Acordam os Juízes, em conferência, na Secção Criminal do Tribunal da Relação de Évora: I - RELATÓRIO Nos autos de processo comum (tribunal singular) nº 340/14.1GBPSR, da Comarca de Portalegre (Ponte de Sor - Instância Local - Secção de Competência Genérica - Juiz 1), em que é arguido A., mediante pertinente sentença, foi decidido condenar o arguido, pela prática de um crime de condução de veículo em estado de embriaguez, p. e p. pelo artigo 292º, nº 1, do Código Penal, na pena de 120 dias de multa, à taxa diária de 10 euros (num total de 1200 euros), bem como na pena acessória de proibição de conduzir veículos com motor, pelo período de 7 meses.

O arguido, inconformado com a decisão condenatória, interpôs recurso, formulando as seguintes (transcritas) conclusões: “

  1. Deve ser alterado o facto provado 1º, passando o mesmo a ter a seguinte redação: «1.

    No dia 06 de Dezembro de 2016, pelas 21H30, na denominada Estrada de Abrantes, em Ponte de Sor, o arguido seguia apeado, transportando um velocípede à mão».

    B) Consequentemente deve ser eliminado o facto provado 3º.

  2. Provas, e passagens concretas dos depoimentos, que impõem tal alteração e eliminação: (

    1. Depoimento do arguido A., do dia 10/03/2016, das 10:33:44 às 10:42:52, minutos 1:52 a 3:45 e 6:47 a 7:32, ficheiro 20160310103332_968216_2871431.WMA; (b) Depoimento da testemunha LP do dia 10/03/2016, das 10:56:15 às 11:06:46minutos 7:10 e 7:54, do ficheiro 20160310105613_968216_2871431.WMA; (d) Talão de fls. 6; D) Com efeito, a testemunha FP, apesar de afirmar que viu o arguido a conduzir uma bicicleta, que caiu quando a testemunha o ultrapassou, a verdade é que não foi consistente nas suas declarações, nomeadamente no que concerne à hora dos factos.

      E) Sendo certo que esta versão é expressamente contrariada pelas declarações do arguido, que afirmou que, nesse dia e hora, não conduziu o velocípede, que transportava a bicicleta à mão, quando caiu, e ainda pela circunstância de os factos terem ocorrido em pleno mês de Dezembro, quando já estava noite cerrada (é facto notório que às 21H30 de um dia de Dezembro a noite é cerrada), pelo que a visibilidade é diminuta.

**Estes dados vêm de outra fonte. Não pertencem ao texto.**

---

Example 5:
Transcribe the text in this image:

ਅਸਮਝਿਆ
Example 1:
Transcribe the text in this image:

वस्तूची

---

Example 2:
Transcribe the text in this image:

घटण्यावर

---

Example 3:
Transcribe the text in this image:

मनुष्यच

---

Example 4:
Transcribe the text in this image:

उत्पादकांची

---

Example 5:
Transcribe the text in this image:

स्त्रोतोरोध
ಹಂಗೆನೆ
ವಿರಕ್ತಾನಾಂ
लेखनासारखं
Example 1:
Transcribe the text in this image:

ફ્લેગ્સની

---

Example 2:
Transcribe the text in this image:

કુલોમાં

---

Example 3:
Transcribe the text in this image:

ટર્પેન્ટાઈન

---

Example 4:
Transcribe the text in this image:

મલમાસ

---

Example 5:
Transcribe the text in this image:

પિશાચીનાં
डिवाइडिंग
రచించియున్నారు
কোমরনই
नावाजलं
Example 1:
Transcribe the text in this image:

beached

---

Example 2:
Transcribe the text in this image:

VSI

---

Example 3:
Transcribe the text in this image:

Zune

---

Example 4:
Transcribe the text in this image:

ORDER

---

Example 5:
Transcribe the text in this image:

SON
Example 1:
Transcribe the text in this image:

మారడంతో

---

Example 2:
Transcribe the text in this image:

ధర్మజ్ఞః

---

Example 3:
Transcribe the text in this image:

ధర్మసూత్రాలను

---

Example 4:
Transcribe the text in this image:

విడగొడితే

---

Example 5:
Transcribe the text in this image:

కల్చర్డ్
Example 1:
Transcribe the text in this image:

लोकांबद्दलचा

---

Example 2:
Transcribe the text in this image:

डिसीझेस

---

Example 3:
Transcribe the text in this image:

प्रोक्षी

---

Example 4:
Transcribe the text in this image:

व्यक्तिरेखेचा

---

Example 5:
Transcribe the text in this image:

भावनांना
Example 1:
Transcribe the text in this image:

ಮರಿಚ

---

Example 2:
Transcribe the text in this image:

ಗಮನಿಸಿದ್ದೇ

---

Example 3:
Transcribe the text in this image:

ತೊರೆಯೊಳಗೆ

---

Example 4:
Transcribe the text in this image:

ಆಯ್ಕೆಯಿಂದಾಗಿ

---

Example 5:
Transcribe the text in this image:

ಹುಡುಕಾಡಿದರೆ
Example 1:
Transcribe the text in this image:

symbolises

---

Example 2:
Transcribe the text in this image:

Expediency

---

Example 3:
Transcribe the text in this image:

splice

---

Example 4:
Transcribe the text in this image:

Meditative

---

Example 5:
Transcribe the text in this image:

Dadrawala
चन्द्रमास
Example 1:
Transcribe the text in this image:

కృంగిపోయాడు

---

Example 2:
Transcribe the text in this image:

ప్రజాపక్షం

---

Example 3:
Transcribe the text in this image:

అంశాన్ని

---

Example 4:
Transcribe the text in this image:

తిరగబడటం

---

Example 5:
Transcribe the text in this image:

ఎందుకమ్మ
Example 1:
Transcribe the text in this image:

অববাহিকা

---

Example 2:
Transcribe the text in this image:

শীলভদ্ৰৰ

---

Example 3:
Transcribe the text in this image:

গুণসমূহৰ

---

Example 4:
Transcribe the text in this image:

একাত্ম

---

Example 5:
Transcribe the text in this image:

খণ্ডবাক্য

      F) Ora, o arguido podia perfeitamente levar a bicicleta à mão e ir aos “ss” e ter-se desequilibrado quando a testemunha por ele passou.

      G) Por outro lado, não pode o tribunal dar como provado que o arguido seguia às 21h30 com uma taxa de álcool no sangue de 2,02gr/l, quando tal percentagem de álcool era a que o mesmo apresentava mais de duas horas depois dos factos, pelas 23h41, já no Centro de Saúde de Ponte de Sor.

      H) Ora, se é facto notório que a taxa de alcoolemia tende a diminuir com o passar das horas, também é facto notório que o álcool presente numa bebida alcoólica só «passa para o sangue cerca de 5 a 15 minutos, se ingerido fora da refeição; 30 a 60 minutos se a passagem é retardada pela presença de alimentos (isto é durante ou após a refeição)» (in http://www.incp.pt/conselhos/sobre-o-alcool).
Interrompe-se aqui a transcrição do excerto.